PROBLEM DETAILS: Could you output the whole listing exactly as it stands, minus any images?

*** Opening of THE RECORDS ***

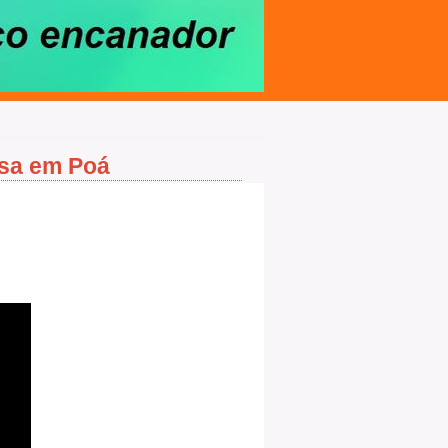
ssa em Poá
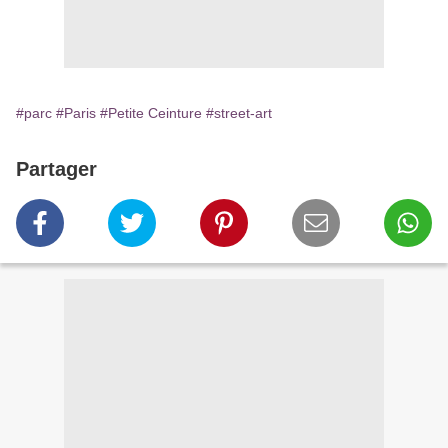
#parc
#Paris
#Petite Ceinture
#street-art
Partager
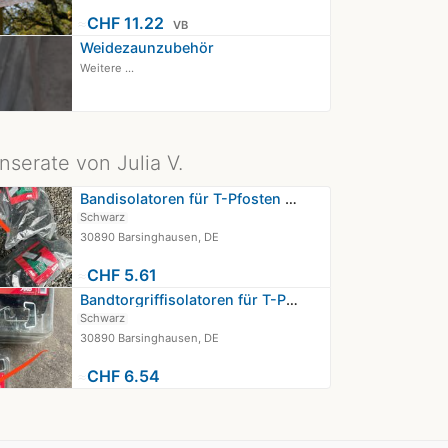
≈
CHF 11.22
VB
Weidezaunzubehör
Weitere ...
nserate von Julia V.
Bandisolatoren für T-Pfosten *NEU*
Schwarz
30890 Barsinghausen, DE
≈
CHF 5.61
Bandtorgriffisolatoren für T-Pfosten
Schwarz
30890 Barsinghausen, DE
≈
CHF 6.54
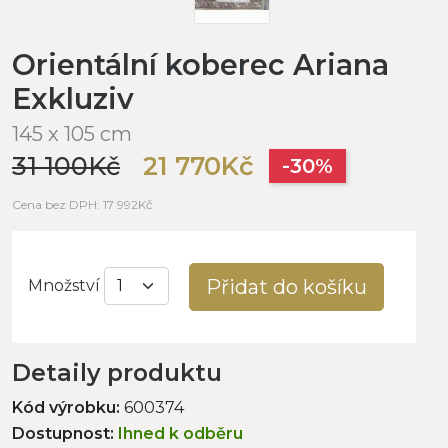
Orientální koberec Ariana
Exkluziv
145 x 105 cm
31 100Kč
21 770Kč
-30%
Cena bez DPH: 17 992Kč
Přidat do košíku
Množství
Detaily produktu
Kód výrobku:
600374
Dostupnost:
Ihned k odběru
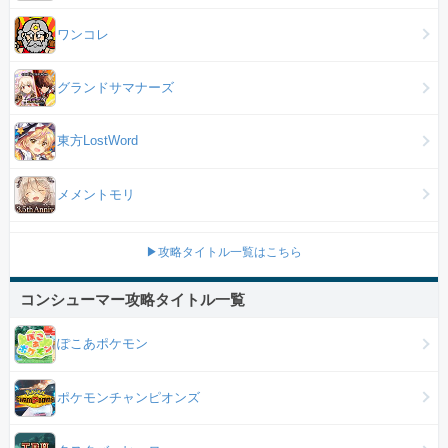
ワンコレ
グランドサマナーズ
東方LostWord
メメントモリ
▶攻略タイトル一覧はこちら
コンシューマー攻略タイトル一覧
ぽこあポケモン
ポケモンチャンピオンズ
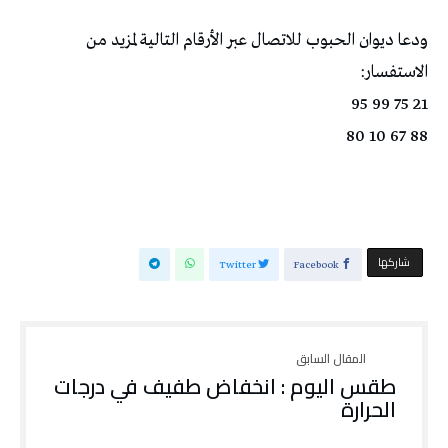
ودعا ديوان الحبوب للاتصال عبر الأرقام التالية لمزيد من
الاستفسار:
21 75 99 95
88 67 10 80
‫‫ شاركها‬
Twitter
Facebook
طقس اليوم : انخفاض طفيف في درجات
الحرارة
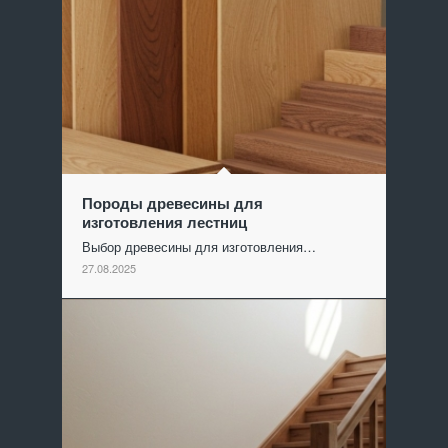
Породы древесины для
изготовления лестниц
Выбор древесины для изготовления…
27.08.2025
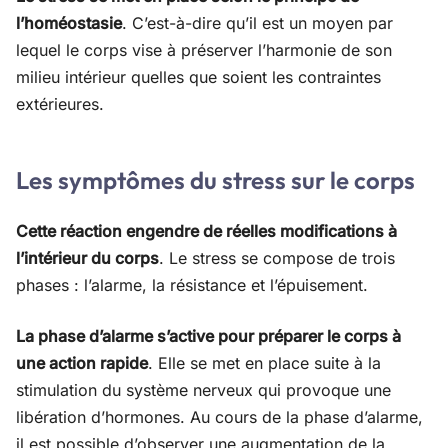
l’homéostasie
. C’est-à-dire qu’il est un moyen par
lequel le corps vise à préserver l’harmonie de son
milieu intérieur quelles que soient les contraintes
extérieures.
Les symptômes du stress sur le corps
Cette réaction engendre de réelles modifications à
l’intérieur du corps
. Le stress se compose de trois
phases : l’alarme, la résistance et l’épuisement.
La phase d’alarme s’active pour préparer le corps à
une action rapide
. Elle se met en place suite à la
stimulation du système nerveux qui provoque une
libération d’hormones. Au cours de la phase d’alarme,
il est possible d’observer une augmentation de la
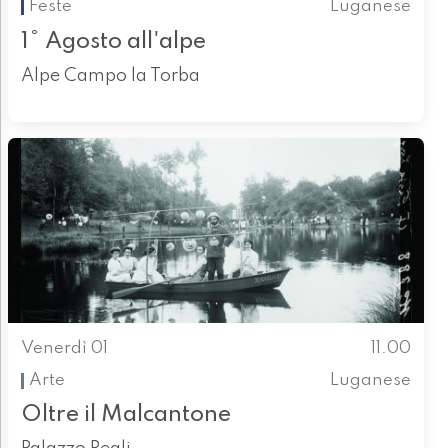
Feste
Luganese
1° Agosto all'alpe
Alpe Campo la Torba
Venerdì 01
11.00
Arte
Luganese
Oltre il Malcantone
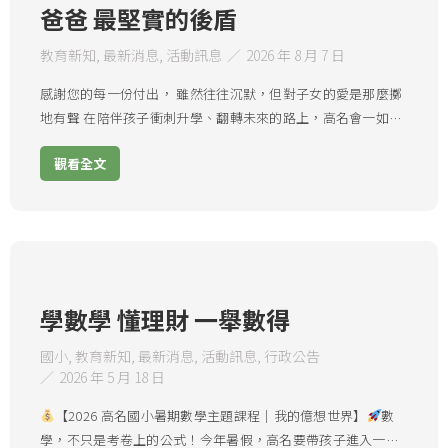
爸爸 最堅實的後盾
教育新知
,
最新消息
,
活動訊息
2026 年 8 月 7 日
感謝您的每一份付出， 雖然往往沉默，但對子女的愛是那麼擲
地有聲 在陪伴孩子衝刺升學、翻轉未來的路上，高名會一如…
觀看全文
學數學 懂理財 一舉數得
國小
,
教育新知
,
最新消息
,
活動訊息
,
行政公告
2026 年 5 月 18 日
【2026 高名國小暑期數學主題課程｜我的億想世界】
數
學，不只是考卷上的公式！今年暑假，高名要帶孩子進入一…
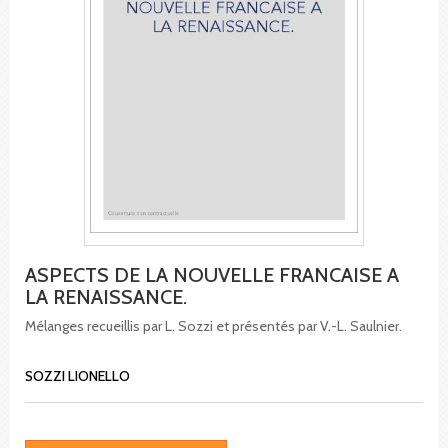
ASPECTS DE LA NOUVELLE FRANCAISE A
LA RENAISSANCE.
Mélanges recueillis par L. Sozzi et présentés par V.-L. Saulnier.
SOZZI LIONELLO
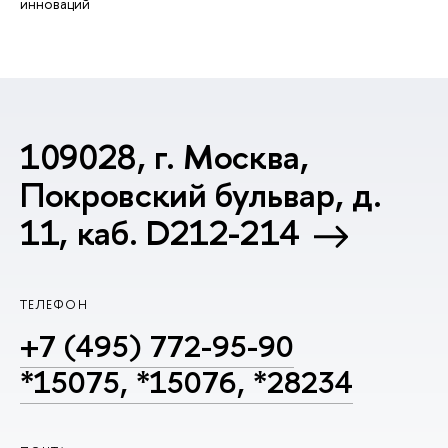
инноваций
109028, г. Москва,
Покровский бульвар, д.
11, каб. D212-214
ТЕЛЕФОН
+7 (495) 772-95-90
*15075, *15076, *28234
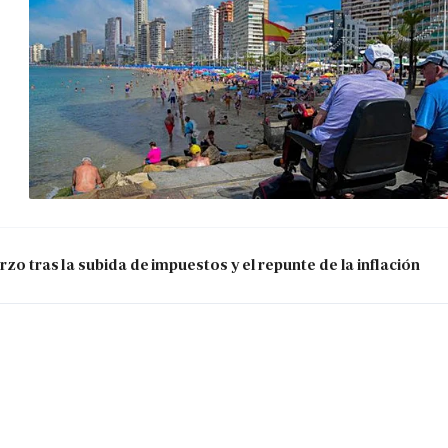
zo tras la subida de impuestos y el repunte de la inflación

*** Close of THE RECORDS ***

WRITTEN RESPONSE:
ssa em Poá
#parc
#Paris
#Petite Ceinture
#street-art
Partager
≈
CHF 11.22
VB
Weidezaunzubehör
Weitere ...
nserate von Julia V.
Bandisolatoren für T-Pfosten *NEU*
Schwarz
30890 Barsinghausen, DE
≈
CHF 5.61
Bandtorgriffisolatoren für T-Pfosten
Schwarz
30890 Barsinghausen, DE
≈
CHF 6.54
Orientální koberec Ariana
Exkluziv
145 x 105 cm
31 100Kč
21 770Kč
-30%
Cena bez DPH: 17 992Kč
Přidat do košíku
Množství
Detaily produktu
Kód výrobku:
600374
Dostupnost:
Ihned k odběru
ワンコレ
グランドサマナーズ
東方LostWord
メメントモリ
▶攻略タイトル一覧はこちら
コンシューマー攻略タイトル一覧
ぽこあポケモン
ポケモンチャンピオンズ
ودعا ديوان الحبوب للاتصال عبر الأرقام التالية لمزيد من
الاستفسار:
21 75 99 95
88 67 10 80
‫‫ شاركها‬
Twitter
Facebook
طقس اليوم : انخفاض طفيف في درجات
الحرارة
Породы древесины для
изготовления лестниц
Выбор древесины для изготовления…
27.08.2025
l’homéostasie
. C’est-à-dire qu’il est un moyen par
lequel le corps vise à préserver l’harmonie de son
milieu intérieur quelles que soient les contraintes
extérieures.
Les symptômes du stress sur le corps
Cette réaction engendre de réelles modifications à
l’intérieur du corps
. Le stress se compose de trois
phases : l’alarme, la résistance et l’épuisement.
La phase d’alarme s’active pour préparer le corps à
une action rapide
. Elle se met en place suite à la
stimulation du système nerveux qui provoque une
libération d’hormones. Au cours de la phase d’alarme,
il est possible d’observer une augmentation de la
Feste
Luganese
1° Agosto all'alpe
Alpe Campo la Torba
Venerdì 01
11.00
Arte
Luganese
Oltre il Malcantone
爸爸 最堅實的後盾
教育新知
,
最新消息
,
活動訊息
2026 年 8 月 7 日
感謝您的每一份付出， 雖然往往沉默，但對子女的愛是那麼擲
地有聲 在陪伴孩子衝刺升學、翻轉未來的路上，高名會一如…
觀看全文
學數學 懂理財 一舉數得
國小
,
教育新知
,
最新消息
,
活動訊息
,
行政公告
2026 年 5 月 18 日
【2026 高名國小暑期數學主題課程｜我的億想世界】
數
學，不只是考卷上的公式！今年暑假，高名要帶孩子進入一…
ASPECTS DE LA NOUVELLE FRANCAISE A
LA RENAISSANCE.
Mélanges recueillis par L. Sozzi et présentés par V.-L. Saulnier.
SOZZI LIONELLO
инноваций
109028, г. Москва,
Покровский бульвар, д.
11, каб. D212-214
ТЕЛЕФОН
+7 (495) 772-95-90
*15075, *15076, *28234
zo tras la subida de impuestos y el repunte de la inflación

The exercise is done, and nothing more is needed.